• Exercise instructions: In the material below, find each line with the word "FOUh" and list it.

• Source information:
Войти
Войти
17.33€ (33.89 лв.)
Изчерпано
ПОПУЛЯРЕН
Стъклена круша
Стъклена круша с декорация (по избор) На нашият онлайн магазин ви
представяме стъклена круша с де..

---

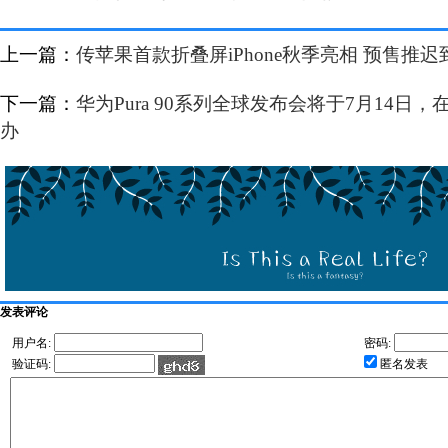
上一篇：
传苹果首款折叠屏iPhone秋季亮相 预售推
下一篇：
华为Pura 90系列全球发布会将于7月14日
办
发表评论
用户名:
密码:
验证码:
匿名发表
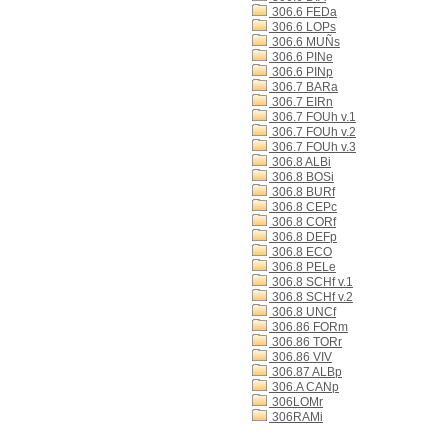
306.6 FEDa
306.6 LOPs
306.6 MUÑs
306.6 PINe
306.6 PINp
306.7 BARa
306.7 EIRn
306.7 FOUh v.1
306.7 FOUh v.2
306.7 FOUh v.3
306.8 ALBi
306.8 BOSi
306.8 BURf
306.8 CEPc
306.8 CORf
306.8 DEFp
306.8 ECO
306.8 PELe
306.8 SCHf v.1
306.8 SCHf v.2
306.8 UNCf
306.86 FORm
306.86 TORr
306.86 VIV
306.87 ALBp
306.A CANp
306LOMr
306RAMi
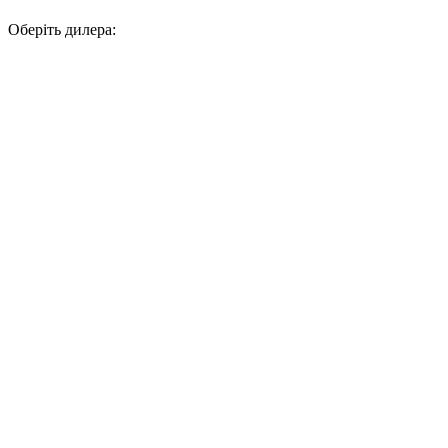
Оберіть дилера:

• Answer box:
306.7 FOUh v.1
306.7 FOUh v.2
306.7 FOUh v.3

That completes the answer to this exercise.